Monday, September 15, 2025

Free fallout / Thought police? / Reshaped

Free fallout. Journalists and teachers have lost their jobs after harshly speaking out publicly or through social media about Charlie Kirk’s assassination.
■ News outlets practiced restraint when it came to showing video of the killing of Charlie Kirk but with nearly instantaneous online images did it make any difference?
■ You can minimize the risk to your employment from social media posts, offered Ken Paulson, director of the Free Speech Center at Middle Tennessee State University, with “10 Ways You Can Use Your Free Speech Without Losing Your Job.”
■ A day before the Utah Valley University shooting a survey of college students revealed that a majority of them oppose having controversial speakers on campus.
■ China and the United States have reached a tentative deal on a sale of TikTok, pending further negotiations.

Thought police?
A proposed House bill could give Secretary of State Marco Rubio the power to strip passports from U.S. citizens solely based on what they think or say.
■ First Amendment lawyer Jenin Younes, who once sued former President Joe Biden over censorship, is guilty of making enemies on both left and right, The Washington Post reported.
■ Infowars’ Alex Jones, saying his First Amendment rights were violated in his Sandy Hook libel case, has appealed to the U.S. Supreme Court to upend the $1.4 billion judgment.
■ Whistleblowers told a U.S. Senate panel that Meta placed virtual-reality profits over the safety of children who used the platform.

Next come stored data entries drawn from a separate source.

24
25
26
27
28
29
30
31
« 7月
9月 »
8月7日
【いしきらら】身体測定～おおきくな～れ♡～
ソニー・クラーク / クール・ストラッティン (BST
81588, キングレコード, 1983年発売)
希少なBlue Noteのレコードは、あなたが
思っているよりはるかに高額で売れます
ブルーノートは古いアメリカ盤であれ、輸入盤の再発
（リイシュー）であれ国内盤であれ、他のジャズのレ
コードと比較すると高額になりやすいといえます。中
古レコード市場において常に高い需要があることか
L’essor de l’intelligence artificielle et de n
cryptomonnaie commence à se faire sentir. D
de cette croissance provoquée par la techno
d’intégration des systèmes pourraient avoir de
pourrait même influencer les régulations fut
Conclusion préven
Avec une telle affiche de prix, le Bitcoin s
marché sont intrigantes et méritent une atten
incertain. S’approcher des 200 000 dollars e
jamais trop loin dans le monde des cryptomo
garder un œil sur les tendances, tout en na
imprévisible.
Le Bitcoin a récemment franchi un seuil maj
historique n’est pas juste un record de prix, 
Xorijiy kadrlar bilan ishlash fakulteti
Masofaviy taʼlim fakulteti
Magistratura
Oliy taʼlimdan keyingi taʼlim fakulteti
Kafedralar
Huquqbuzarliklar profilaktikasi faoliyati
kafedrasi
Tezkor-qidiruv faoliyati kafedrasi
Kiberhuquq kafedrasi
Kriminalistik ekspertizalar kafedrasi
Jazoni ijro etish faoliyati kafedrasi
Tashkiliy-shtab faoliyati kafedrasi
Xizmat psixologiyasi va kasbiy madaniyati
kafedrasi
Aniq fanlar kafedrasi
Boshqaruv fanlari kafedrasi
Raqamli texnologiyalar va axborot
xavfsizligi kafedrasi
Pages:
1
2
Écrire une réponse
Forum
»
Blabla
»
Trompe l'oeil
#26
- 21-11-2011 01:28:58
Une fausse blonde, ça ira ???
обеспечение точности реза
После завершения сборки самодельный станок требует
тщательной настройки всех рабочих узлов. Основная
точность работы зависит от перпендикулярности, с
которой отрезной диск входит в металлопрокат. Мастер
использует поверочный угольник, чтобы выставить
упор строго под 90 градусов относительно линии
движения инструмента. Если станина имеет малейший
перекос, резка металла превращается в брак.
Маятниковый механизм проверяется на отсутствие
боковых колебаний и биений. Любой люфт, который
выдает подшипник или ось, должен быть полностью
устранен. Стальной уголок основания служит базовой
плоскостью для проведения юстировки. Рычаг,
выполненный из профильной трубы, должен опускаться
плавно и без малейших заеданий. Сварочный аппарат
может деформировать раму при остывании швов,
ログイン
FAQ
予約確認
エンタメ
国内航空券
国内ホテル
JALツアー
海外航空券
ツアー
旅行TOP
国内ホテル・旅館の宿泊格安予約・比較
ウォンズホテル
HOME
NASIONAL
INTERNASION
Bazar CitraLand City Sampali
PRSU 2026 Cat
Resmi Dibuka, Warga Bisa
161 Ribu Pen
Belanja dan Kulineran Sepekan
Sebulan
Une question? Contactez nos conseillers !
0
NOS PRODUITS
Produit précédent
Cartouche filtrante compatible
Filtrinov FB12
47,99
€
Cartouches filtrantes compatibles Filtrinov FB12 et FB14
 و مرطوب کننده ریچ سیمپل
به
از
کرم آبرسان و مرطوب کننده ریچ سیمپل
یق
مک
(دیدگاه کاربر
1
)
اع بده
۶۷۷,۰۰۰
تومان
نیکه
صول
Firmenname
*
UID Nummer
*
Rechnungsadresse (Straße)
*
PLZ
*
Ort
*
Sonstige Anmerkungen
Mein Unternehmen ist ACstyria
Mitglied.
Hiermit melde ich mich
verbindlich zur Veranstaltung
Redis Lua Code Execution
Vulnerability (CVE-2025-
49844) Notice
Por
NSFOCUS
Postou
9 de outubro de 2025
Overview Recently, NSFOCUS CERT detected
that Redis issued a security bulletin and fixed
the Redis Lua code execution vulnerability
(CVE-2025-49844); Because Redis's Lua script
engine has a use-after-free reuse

Naming rights. The reinstatement of a Confederate general’s name on a Virginia high school violated its students’ First Amendment rights, a federal judge ruled. 
■ Three states are leading the push to legally display the Ten Commandments in public schools while court rulings have blocked those efforts for now.
■ President Donald Trump, in a speech at the Bible Museum, announced that the U.S. Department of Education will issue guidance on prayer in public schools.
■ A classroom argument about teaching gender ideology captured on video has led to the dismissal of a professor at Texas A&M University.
■ For the second year in a row, Columbia University has placed near the bottom of the College Free Speech Rankings reported annually by The Foundation for Individual Rights and Expression.

Reshaped. Paramount’s bid to buy Warner Bros. Discovery would alter the shape of the media industry, effectively putting CNN and CBS News under the same corporate umbrella.
■ A proposed merger of two major television owners in Tennessee could have huge implications for national markets, including station duplication and shrinking newsrooms, argued Mark Harmon, a University of Tennessee-Knoxville journalism professor, in a recent commentary.
■ Meet Kenneth Weinstein, CBS News’ new ombudsman, not the same as the old ombudsman.
■ Following a complaint from Homeland Security Secretary Kristi Noem, CBS News will longer edit “Face the Nation” interviews.

Press protection.
Citing an “avalanche of evidence” that ICE and Border Patrol agents violated the rights of reporters covering protests, a federal judge has barred officers from using crowd-control weapons against journalists.
■ A family succession fight has ended after media mogul Rupert Murdoch buys out three of his children and dissolves the family trust.
■ Rupert Murdoch’s eldest son, Lachlan, now has the power to decide the fate of News Corp’s newspapers.
■ Written and edited behind bars by Tennessee State Prison inmates in 1981, Nashville’s The Interim instigated change and set the blueprint for prison newspapers of today.